HTML5 – Contenuti correlati e semantica

html5 - contenuti correlati e semanticaNei miei ultimi post ho accennato spesso all’importanza della semantica nelle pagine web. Gli standard si stanno evolvendo e l’importanza di utilizzare elementi HTML secondo il contesto in cui servono è sempre più pressante.

È di pochi giorni fa la notizia della pubblicazione del sito www.html5rocks.com da parte di Google: una risorsa per sviluppatori web che vogliono approfondire la conoscenza di HTML5 e rimanere aggiornati sui suoi sviluppi.

Anche questa novità ci porta a pensare che nei prossimi tempi dovremo cercare di entrare sempre più nell’ottica di sviluppo secondo il concetto di Web semantico.

Oggi voglio introdurre alcuni elementi che hanno una determinata funzione nel contesto della pagina web, ma approfondendo questi tag voglio soffermarmi sulla loro peculiarità semantica.

Gli elementi figure e figcaption

Nella tradizione della stampa possiamo pensare alle immagini come elementi che contribuiscono a dare valore al testo che accompagnano, descritte, a loro volta, da una didascalia. HTML5 prevede due elementi che servono proprio ad offrire questa funzionalità.

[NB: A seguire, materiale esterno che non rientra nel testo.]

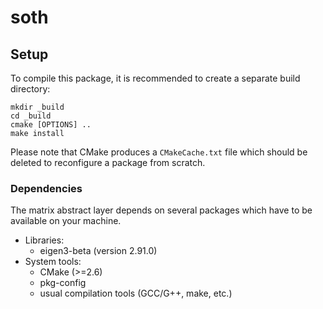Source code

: soth
===========

Setup
-----

To compile this package, it is recommended to create a separate build
directory:

    mkdir _build
    cd _build
    cmake [OPTIONS] ..
    make install

Please note that CMake produces a `CMakeCache.txt` file which should
be deleted to reconfigure a package from scratch.


### Dependencies

The matrix abstract layer depends on several packages which
have to be available on your machine.

 - Libraries:
   - eigen3-beta (version 2.91.0)
 - System tools:
   - CMake (>=2.6)
   - pkg-config
   - usual compilation tools (GCC/G++, make, etc.)
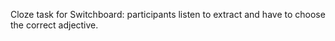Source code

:Cloze task for Switchboard: participants listen to extract and have to choose the correct adjective.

Il tag <figure> è descritto dal W3C come l’elemento che serve a specificare importanti informazioni correlate con il testo della pagina, ma che se vengono spostate non vanno ad interferire con il flusso del contenuto.

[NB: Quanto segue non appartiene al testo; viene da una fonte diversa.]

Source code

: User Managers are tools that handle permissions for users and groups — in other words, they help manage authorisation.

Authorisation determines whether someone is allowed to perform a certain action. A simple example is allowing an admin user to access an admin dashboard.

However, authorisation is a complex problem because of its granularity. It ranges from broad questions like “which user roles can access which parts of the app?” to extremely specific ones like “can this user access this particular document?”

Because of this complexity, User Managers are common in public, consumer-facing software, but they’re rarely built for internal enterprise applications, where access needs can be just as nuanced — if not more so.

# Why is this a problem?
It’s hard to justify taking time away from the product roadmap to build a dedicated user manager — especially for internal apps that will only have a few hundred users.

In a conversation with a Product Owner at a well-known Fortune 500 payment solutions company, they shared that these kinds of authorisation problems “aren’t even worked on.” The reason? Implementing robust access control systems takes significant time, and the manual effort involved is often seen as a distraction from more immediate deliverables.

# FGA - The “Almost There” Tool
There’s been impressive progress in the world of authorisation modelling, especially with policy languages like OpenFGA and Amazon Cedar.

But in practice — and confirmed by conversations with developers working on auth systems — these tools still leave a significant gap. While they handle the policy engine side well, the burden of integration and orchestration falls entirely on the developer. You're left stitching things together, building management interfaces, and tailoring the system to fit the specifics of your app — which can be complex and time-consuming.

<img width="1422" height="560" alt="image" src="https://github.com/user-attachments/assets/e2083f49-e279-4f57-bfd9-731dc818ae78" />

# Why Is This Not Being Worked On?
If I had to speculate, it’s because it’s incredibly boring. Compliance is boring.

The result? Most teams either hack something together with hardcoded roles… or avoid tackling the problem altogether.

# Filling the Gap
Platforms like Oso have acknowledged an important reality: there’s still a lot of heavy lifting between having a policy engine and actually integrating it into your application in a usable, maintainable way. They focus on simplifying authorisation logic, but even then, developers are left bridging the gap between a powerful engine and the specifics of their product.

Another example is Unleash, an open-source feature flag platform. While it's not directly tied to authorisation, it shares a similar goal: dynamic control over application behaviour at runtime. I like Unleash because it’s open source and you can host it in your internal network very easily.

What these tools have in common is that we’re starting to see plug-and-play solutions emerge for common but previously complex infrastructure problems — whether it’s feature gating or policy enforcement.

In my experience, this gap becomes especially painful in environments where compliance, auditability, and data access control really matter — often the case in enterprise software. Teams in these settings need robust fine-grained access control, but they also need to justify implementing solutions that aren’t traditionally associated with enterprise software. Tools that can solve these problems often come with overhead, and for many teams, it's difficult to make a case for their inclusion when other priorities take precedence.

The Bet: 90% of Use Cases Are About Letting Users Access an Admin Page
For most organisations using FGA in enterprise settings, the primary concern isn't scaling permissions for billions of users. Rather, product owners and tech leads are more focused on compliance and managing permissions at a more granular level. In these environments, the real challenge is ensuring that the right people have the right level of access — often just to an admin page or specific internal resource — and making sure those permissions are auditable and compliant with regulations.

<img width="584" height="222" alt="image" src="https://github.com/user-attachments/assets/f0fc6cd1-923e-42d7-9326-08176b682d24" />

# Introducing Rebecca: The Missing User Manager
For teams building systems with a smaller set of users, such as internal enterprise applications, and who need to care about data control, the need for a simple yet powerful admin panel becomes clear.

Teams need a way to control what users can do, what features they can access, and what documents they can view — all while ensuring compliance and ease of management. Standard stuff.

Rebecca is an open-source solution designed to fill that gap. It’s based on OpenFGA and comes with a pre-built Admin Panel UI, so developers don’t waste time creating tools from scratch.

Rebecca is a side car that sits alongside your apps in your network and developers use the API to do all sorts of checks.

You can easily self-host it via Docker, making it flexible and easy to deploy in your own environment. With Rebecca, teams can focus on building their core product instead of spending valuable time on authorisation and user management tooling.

Il tag <figcaption> è indicato per una compilare una didascalia o legenda relativa all’elemento <figure>.

&lt;figure&gt;
    &lt;img src=&quot;https://www.artera.net/it/blog/wp-content/uploads/2010/06/html5-browsers.jpg&quot; alt=&quot;html5 - browsers&quot; /&gt;
    &lt;figcaption&gt;Le icone dei &lt;a href=&quot;https://www.artera.net/it/blog/programmazione/html5-e-la-compatibilita-tra-i-browser&quot;&gt;browser pi utilizzati&lt;/a&gt;&lt;/figcaption&gt;
&lt;/figure&gt;

Esempio di utilizzo per <figure> e <figcaption>

Il tag figure è indicato per specificare una parte di contenuto, non necessariamente una immagine. Esso può includere testo, o codice, ma in ogni caso, l’importante è che questo sia in linea con il resto del testo e che, nel caso venga rimosso, non vada ad intaccare il flusso di informazioni della pagina.

Sicuramente può venire in mente, a questo punto,  il tag aside già introdotto tra i miei post passati. Anche l’elemento aside serve per specificare un contenuto correlato in riferimento al testo della pagina.

Dunque, cosa usare? <figure> o <aside>?

Anche in questo caso è importante capire il significato del contenuto che bisogna inserire (contesto semantico):

  • nel caso di un contenuto correlato e non essenziale: <aside>
  • nel caso di un contenuto essenziale, ma la cui posizione all’interno del flusso di informazioni non è importante: <figure>

Il tag <aside> più da vicino

Abbiamo parlato dell’elemento aside come di un contenitore di informazioni correlate. Inizialmente il W3C aveva definito il tag <aside> proprio come contenitore di informazioni correlate. Non era stato preso in considerazione il fatto che potesse essere utilizzato come sidebar del sito internet, quindi il suo elemento target non sarebbe più stato l’articolo (contenuto), ma l’intera pagina web.

Dopo alcune discussioni dovute anche ai “lamenti dei programmatori“, il W3C ha ridefinito il tag aside.

Ora <aside> può essere usato in entrambi i contesti:

  • nel caso faccia parte di un tag <article> allora il suo contenuto deve essere strettamente legato ad esso (ad esempio un glossario, un contenuto secondario, ecc…)
  • nel caso non faccia parte di un tag <article> allora il suo contenuto deve essere legato alla pagina cosituendo un box informativo che completa le informazioni della pagina (una lista di links, una breve descrizione, ecc…)

Concludendo…

Il metodo corretto per iniziare a comprendere meglio l’utilizzazione di questi elementi è di iniziare ad utilizzarli, anche marginalmente, nei nostri siti internet in modo da poter sviluppare e allo stesso tempo approfondire tutte queste novità prestando sempre attenzione alla componente semantica per non lavorare su contesti errati.